La noche del sexto día que pasaba sin que él le devolviera la llamada, ella escuchó por primera vez su voz. Estaba tumbada de espaldas en el sofá del salón, bajo la luz de su codeso de Rotterdam, esperando que se le cerraran los ojos. Las noches anteriores, ese método había resultado el más efectivo para llegar a dormir al menos un par de horas, antes de que el alba la librara de su terror a las sombras.
Primero fueron ruidos, como si alguien hiciera vibrar chapas dentro de una cueva. Luego empezó a oírse un rumor. Por último, los siseos dieron paso a un murmullo que iba en aumento. Y de repente, la voz estaba ahí, su voz, inconfundible. «Con este gentío», dijo, como aquella vez, durante el primer encuentro en el supermercado. Las palabras resonaban en ondas de eco: «Con este gentío, estete gentíotío, estetete gentíotíotío…». En el mismo momento ella fue capaz de evaluar su propia reacción. Para su sorpresa, no fue de pánico, al contrario. La voz le resultaba familiar, probablemente hacía bastante tiempo que la llevaba dentro, aunque dolorosamente reprimida, como un secreto que la atormentaba y por fin comenzaba a desprenderse de ella y adoptaba su propia voz, el de Hannes. Judith no se movía y trataba de respirar sin hacer ruido para no perder palabra. «Esas cosas pueden hacer un daño tremendo», dijo la voz. Debía de referirse al pisotón en el talón. Y: «Espero no molestarla». Entonces estaba por primera vez bajo el cono de luz de su araña de cristal de Barcelona. «Espero no molestarla, esperoro no molestarlala, esperororo no molestarlalalala…». No, no la molestaba, la serenaba, la atontaba, la hacía sentirse débil y cansada. Lo último que oyó fue: «Que duermas bien, amor. Amormor. Amormormormor…». Luego hubo silencio y oscuridad.
Por la mañana le dolía la cabeza, como después de una noche de juerga, y se sentía avergonzada de su experiencia, que le parecía un primer fallo grave de su cerebro: no había sido un sueño propiamente dicho, puesto que en el estado de vigilia uno siempre sabe si ha estado soñando o no. Judith no lo sabía. Eso nunca le había pasado.

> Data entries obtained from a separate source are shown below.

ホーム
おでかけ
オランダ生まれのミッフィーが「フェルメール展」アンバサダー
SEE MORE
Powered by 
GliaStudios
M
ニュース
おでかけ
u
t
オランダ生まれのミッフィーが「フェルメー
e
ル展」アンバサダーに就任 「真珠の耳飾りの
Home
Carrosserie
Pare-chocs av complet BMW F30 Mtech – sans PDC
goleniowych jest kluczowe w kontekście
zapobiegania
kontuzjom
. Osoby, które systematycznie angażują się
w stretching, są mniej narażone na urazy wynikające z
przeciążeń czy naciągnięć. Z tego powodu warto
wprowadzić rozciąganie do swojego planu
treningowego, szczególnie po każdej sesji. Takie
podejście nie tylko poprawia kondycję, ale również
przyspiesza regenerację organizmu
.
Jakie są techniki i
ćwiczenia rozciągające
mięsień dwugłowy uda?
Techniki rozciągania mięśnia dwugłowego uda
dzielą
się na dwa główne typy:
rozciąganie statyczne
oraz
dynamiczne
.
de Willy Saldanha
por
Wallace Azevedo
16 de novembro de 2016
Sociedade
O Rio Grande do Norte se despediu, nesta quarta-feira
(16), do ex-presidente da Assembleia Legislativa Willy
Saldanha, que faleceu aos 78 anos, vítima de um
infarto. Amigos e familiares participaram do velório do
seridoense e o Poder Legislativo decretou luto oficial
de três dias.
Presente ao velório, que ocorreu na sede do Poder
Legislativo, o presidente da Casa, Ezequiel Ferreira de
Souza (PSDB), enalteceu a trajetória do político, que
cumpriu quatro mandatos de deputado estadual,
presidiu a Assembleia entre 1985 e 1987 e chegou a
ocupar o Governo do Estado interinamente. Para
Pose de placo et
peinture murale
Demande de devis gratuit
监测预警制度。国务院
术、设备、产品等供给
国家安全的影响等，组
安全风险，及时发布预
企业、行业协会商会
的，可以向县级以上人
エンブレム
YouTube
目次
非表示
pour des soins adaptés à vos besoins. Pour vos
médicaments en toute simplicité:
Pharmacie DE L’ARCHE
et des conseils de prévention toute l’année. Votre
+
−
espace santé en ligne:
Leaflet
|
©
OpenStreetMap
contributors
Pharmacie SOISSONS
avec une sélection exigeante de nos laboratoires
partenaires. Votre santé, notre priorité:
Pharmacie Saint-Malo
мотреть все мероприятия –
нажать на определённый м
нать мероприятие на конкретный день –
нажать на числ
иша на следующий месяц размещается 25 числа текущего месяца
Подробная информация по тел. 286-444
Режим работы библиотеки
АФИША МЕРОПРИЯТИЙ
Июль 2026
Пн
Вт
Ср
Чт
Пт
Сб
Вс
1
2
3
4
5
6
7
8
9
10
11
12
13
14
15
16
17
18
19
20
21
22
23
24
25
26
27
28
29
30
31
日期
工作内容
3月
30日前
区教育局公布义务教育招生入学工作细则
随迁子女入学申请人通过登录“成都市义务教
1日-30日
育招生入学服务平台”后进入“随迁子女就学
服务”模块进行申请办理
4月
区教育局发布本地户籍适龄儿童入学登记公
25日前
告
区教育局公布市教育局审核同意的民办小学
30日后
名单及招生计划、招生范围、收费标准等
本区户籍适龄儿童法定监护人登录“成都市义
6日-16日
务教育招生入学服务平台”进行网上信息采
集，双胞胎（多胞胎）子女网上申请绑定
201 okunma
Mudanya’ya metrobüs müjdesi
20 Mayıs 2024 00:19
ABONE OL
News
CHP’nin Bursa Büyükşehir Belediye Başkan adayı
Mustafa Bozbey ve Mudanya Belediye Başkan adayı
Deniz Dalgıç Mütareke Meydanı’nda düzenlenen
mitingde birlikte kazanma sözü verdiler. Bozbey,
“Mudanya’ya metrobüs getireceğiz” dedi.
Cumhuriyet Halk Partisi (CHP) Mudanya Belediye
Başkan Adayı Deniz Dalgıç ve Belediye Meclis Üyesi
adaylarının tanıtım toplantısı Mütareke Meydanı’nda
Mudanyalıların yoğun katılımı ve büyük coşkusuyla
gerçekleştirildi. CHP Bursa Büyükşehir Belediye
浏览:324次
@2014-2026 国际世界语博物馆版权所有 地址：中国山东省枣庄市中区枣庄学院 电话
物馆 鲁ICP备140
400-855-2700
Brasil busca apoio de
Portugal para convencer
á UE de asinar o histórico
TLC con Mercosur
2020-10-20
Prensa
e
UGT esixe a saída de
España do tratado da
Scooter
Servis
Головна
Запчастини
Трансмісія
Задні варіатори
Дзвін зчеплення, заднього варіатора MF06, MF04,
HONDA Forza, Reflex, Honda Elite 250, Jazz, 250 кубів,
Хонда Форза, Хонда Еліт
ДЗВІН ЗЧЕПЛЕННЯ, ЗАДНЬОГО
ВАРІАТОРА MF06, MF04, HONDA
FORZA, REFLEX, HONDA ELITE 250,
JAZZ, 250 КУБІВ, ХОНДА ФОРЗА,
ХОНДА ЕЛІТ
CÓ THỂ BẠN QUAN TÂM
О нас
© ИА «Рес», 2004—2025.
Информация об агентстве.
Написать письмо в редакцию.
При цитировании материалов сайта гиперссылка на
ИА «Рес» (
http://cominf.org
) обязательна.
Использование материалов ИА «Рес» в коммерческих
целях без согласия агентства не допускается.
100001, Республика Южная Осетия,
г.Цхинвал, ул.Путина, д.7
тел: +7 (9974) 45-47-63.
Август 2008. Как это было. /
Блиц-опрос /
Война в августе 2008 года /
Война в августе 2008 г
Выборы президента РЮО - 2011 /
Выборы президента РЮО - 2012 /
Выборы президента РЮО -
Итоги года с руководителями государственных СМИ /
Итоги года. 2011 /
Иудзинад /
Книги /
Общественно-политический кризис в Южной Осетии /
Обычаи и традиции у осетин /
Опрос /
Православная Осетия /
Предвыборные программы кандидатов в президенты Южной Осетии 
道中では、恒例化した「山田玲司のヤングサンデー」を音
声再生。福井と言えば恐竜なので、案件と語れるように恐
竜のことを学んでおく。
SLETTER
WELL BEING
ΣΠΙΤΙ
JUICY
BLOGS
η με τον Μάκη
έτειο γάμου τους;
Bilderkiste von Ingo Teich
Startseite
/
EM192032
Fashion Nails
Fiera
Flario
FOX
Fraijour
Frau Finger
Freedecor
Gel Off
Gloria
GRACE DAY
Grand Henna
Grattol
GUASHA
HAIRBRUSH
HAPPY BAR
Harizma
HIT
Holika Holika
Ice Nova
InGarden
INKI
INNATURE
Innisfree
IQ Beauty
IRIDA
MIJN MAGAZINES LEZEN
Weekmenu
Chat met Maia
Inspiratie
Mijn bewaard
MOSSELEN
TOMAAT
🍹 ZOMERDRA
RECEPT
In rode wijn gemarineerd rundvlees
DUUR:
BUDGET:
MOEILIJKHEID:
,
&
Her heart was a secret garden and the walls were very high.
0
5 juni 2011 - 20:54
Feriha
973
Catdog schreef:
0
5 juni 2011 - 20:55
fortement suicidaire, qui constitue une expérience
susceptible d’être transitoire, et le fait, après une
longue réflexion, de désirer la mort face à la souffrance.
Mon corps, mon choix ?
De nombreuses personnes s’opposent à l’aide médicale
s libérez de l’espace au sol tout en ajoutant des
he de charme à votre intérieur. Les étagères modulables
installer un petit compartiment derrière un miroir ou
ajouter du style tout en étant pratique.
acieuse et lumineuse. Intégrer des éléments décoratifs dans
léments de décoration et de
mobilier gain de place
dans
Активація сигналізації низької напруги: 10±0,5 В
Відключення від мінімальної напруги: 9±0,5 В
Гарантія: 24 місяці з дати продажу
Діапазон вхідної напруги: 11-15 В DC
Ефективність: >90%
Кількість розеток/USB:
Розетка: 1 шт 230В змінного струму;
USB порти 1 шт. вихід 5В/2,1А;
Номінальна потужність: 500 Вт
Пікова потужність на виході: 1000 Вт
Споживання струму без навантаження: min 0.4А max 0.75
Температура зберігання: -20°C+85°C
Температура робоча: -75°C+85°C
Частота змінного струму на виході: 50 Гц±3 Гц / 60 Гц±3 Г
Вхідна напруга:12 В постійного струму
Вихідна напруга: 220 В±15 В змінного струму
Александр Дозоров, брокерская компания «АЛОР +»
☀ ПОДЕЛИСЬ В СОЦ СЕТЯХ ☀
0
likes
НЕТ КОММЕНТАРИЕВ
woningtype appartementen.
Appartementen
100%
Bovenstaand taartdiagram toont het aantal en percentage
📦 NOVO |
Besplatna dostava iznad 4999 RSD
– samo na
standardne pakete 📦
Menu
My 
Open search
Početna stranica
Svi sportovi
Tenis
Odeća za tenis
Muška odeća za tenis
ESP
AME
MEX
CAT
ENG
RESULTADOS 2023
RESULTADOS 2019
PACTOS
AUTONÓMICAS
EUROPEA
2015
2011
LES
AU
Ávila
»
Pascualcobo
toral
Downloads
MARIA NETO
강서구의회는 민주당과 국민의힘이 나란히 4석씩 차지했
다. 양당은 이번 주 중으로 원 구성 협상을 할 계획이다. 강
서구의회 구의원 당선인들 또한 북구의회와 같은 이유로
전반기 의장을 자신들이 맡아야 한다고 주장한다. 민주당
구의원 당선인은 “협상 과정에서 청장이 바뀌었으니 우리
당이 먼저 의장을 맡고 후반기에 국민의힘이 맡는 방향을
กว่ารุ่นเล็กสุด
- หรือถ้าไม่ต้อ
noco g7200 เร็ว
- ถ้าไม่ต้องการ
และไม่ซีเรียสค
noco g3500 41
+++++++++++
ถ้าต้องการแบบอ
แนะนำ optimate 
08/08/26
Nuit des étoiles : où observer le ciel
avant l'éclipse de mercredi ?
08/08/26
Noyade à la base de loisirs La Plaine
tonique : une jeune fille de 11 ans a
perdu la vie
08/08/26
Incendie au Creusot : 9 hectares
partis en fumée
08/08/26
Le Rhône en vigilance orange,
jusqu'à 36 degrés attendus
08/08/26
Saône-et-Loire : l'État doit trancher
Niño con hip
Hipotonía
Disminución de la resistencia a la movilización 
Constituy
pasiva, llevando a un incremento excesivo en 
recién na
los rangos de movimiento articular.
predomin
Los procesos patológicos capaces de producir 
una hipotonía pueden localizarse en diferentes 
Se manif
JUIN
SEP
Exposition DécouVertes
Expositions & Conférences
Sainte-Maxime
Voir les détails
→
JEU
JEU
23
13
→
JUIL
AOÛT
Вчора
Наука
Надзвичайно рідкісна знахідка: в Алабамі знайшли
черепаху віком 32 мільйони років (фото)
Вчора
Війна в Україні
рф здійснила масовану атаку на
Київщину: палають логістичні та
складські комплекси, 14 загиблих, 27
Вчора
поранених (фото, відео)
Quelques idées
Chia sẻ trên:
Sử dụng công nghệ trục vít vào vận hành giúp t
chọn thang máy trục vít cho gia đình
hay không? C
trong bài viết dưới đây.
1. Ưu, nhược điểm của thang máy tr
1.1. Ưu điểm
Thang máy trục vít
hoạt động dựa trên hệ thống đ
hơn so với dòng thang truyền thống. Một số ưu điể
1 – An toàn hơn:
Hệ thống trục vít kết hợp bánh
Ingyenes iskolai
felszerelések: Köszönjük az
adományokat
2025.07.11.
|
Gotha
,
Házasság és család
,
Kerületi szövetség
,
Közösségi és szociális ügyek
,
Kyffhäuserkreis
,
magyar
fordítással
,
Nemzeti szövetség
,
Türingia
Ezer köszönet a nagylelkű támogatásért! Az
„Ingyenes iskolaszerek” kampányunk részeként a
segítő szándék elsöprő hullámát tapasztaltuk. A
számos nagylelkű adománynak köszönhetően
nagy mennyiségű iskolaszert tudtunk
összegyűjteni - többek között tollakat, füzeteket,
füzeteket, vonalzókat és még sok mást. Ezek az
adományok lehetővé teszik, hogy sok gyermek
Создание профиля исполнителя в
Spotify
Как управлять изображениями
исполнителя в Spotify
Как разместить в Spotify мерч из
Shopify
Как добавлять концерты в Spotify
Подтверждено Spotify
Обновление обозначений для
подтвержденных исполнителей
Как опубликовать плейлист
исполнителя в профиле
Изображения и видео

En la tienda se confió a su aprendiza. Bianca se tomó la historia con bastante calma.
—Yo también oigo voces a cada rato, la mayoría de las veces la de mi madre, que encima es superchillona.
—Fuera de bromas, Bianca, ¿pasa algo conmigo? —preguntó Judith.
—¿De verdad quiere saberlo? —repuso Bianca.
Judith: —Sí, por favor.
Bianca: —Vale, jefa… Está usted jodida.
Judith: —Gracias, muy alentador. ¿Qué quieres decir con jodida?
Bianca: —¿Cómo decírselo? Es usted como una sombra de sí misma. Cada vez está más delgada y más pálida. Tiembla. Ya no se viste guay. Y mire ese peinado: ¡jo, qué poco in! También se muerde las uñas, está nerviosa y alterada cuando hay clientes en la tienda. Y ese tipo de cosas. Tal vez sólo necesita unas vacaciones. O un buen amante, que la mantenga ocupada y la haga pensar en otra cosa. A mí me está pasando. Una se olvida de todas sus preocupaciones —hizo un giro completo con sus hermosas pupilas oscuras y añadió—: O por lo menos un par de botas nuevas. Cuando una no está bien, siempre hay que comprarse algo chulo.
—¿Sabes lo que me saca de quicio? —preguntó Judith.
—Hannes, ¿no? —contestó Bianca.
Judith: —Que no me llame.
Bianca: —Lo más seguro es que tenga otra. Eso da rabia, aunque una no quiera saber nada más de él.
Judith: —No tiene otra, Bianca, lo intuyo.
Bianca: —Entonces alégrese de que la deje en paz.
—Pero es que no me deja en paz. Me invade y me bloquea. No sólo está cerca de mí, ya está dentro de mí.
—Mmm… —respondió Bianca, y se llevó el dedo índice a la sien. Bianca pensando con todas sus fuerzas, no era algo que se veía a menudo—. ¿Sabe qué, jefa? —dijo al fin—. ¡Vamos a comprar botas juntas!